*WHAT THE EXERCISE ASKS*
The expected answer is the set of lines in the data below between the line holding "<!-- slow casing -->" and the line holding "<!-- street labels -->", inclusive, written out exactly.
------
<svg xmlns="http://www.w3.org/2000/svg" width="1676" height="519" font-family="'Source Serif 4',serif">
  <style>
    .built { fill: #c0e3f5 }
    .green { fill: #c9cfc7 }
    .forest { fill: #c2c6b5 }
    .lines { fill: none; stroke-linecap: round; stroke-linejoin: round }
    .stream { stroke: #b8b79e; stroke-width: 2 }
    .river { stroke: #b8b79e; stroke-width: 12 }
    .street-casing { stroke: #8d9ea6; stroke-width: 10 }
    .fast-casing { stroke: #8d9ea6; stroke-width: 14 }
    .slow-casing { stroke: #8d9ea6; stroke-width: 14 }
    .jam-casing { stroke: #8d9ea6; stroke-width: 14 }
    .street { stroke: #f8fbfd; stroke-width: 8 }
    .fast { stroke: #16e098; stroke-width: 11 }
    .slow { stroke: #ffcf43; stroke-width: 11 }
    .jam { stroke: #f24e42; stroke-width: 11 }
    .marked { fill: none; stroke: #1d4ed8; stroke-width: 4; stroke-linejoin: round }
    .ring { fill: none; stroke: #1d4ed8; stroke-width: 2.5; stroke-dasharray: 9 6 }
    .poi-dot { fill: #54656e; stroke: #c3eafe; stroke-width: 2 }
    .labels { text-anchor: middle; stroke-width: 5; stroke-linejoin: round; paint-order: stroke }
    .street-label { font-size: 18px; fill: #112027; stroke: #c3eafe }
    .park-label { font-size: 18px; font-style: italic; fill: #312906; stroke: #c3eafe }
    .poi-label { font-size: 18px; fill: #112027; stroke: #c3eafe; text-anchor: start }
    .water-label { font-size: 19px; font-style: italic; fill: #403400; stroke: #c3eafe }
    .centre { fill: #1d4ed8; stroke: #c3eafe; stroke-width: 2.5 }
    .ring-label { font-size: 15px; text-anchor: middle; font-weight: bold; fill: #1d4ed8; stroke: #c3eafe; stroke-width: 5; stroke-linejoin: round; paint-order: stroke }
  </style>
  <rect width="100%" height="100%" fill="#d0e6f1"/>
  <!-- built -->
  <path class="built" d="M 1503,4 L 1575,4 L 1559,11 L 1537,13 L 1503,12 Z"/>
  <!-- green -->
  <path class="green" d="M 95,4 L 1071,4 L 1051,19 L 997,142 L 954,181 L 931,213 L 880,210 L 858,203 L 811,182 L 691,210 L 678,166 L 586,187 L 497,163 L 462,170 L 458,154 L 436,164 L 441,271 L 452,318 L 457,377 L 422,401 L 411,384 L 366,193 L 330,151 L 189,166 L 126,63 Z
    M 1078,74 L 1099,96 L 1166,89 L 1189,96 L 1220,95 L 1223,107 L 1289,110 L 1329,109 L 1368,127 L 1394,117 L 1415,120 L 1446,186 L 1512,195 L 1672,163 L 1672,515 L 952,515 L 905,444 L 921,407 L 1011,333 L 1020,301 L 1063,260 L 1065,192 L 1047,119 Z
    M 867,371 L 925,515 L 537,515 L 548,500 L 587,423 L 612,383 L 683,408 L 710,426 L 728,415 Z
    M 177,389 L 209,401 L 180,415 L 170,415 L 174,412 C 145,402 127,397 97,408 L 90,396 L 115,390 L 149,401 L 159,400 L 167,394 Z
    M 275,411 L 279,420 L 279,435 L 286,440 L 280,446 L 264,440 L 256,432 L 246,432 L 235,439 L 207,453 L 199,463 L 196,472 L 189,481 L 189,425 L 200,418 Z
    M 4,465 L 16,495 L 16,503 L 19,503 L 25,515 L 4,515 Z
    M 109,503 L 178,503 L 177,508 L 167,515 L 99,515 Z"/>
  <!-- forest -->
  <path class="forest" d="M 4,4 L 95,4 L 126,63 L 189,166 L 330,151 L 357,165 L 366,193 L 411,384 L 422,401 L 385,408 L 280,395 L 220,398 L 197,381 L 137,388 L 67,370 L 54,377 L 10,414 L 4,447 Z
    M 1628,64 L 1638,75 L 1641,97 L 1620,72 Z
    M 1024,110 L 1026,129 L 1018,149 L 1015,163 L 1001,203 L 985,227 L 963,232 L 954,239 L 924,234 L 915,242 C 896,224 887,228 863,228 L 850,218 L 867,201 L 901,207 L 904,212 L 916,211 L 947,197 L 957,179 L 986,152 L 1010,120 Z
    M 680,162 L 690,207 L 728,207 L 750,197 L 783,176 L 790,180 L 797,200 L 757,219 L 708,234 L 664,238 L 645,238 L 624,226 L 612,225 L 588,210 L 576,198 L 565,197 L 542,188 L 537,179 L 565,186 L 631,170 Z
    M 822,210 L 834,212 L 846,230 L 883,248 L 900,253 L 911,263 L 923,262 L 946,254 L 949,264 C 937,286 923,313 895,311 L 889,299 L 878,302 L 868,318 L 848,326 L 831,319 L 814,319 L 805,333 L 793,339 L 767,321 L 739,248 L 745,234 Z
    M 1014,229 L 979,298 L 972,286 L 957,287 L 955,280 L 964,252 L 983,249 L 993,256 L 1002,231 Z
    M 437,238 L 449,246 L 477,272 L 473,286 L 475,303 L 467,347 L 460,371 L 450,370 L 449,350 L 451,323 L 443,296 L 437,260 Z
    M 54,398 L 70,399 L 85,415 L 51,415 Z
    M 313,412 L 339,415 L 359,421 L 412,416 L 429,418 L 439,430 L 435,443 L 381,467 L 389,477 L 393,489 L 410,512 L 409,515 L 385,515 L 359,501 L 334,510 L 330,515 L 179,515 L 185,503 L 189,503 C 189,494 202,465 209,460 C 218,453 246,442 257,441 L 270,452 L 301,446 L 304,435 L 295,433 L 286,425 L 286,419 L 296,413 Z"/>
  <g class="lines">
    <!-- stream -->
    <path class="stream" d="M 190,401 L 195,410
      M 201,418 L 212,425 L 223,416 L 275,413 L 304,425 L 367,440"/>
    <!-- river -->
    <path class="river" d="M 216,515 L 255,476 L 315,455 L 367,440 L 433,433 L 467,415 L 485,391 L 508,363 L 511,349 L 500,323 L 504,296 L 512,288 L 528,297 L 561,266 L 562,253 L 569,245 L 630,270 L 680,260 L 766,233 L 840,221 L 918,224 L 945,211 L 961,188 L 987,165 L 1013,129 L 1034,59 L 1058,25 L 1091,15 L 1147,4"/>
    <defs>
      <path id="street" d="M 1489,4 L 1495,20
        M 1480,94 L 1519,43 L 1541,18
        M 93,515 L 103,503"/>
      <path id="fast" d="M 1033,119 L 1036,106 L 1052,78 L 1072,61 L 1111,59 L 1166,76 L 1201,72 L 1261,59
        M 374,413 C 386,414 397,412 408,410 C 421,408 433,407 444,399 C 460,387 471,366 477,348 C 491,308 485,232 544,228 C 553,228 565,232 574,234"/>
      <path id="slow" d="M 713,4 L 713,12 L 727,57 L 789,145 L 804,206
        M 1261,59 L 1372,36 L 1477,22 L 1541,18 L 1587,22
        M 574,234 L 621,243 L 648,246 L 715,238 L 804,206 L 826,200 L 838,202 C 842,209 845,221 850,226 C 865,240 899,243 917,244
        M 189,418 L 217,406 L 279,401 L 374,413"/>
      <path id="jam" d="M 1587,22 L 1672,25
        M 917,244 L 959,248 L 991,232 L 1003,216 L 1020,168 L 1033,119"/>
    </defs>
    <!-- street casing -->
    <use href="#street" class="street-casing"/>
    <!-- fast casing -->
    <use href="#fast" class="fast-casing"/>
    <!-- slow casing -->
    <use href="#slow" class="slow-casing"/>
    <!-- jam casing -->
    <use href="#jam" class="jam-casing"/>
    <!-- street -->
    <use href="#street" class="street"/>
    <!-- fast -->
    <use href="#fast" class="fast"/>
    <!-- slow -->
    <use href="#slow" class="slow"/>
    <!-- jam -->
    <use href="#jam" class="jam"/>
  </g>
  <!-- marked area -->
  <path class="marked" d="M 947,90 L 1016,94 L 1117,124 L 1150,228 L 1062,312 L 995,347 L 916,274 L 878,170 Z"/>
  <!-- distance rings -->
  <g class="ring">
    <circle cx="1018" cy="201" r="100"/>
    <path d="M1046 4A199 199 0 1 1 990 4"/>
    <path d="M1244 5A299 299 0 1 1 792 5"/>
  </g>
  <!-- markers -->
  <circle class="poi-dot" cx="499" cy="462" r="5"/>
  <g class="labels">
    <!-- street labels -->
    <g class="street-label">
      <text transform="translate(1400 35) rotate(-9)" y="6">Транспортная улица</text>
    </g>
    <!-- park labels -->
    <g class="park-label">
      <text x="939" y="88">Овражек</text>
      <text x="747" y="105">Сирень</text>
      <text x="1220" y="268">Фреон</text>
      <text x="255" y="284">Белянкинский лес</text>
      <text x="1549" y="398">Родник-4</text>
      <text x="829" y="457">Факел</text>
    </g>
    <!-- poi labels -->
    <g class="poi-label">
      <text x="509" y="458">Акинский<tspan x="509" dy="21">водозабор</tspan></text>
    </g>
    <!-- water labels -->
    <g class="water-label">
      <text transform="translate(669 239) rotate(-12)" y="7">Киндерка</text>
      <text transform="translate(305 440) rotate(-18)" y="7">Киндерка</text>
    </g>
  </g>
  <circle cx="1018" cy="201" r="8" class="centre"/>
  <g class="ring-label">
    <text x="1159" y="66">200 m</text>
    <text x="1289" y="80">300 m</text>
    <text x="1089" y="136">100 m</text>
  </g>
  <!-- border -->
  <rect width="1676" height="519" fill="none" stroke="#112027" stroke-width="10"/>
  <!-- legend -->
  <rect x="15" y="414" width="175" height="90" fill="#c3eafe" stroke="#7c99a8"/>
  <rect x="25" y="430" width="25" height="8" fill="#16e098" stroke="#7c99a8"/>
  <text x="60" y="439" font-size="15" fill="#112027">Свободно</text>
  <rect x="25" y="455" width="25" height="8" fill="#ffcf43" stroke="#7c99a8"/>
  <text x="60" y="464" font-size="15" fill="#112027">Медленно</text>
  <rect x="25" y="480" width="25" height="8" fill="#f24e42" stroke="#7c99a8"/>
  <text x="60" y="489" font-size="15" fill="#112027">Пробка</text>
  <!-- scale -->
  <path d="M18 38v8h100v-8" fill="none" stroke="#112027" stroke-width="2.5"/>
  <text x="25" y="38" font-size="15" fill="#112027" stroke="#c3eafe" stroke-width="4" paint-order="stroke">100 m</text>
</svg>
------
*SOLUTION TO THIS PROBLEM*
    <!-- slow casing -->
    <use href="#slow" class="slow-casing"/>
    <!-- jam casing -->
    <use href="#jam" class="jam-casing"/>
    <!-- street -->
    <use href="#street" class="street"/>
    <!-- fast -->
    <use href="#fast" class="fast"/>
    <!-- slow -->
    <use href="#slow" class="slow"/>
    <!-- jam -->
    <use href="#jam" class="jam"/>
  </g>
  <!-- marked area -->
  <path class="marked" d="M 947,90 L 1016,94 L 1117,124 L 1150,228 L 1062,312 L 995,347 L 916,274 L 878,170 Z"/>
  <!-- distance rings -->
  <g class="ring">
    <circle cx="1018" cy="201" r="100"/>
    <path d="M1046 4A199 199 0 1 1 990 4"/>
    <path d="M1244 5A299 299 0 1 1 792 5"/>
  </g>
  <!-- markers -->
  <circle class="poi-dot" cx="499" cy="462" r="5"/>
  <g class="labels">
    <!-- street labels -->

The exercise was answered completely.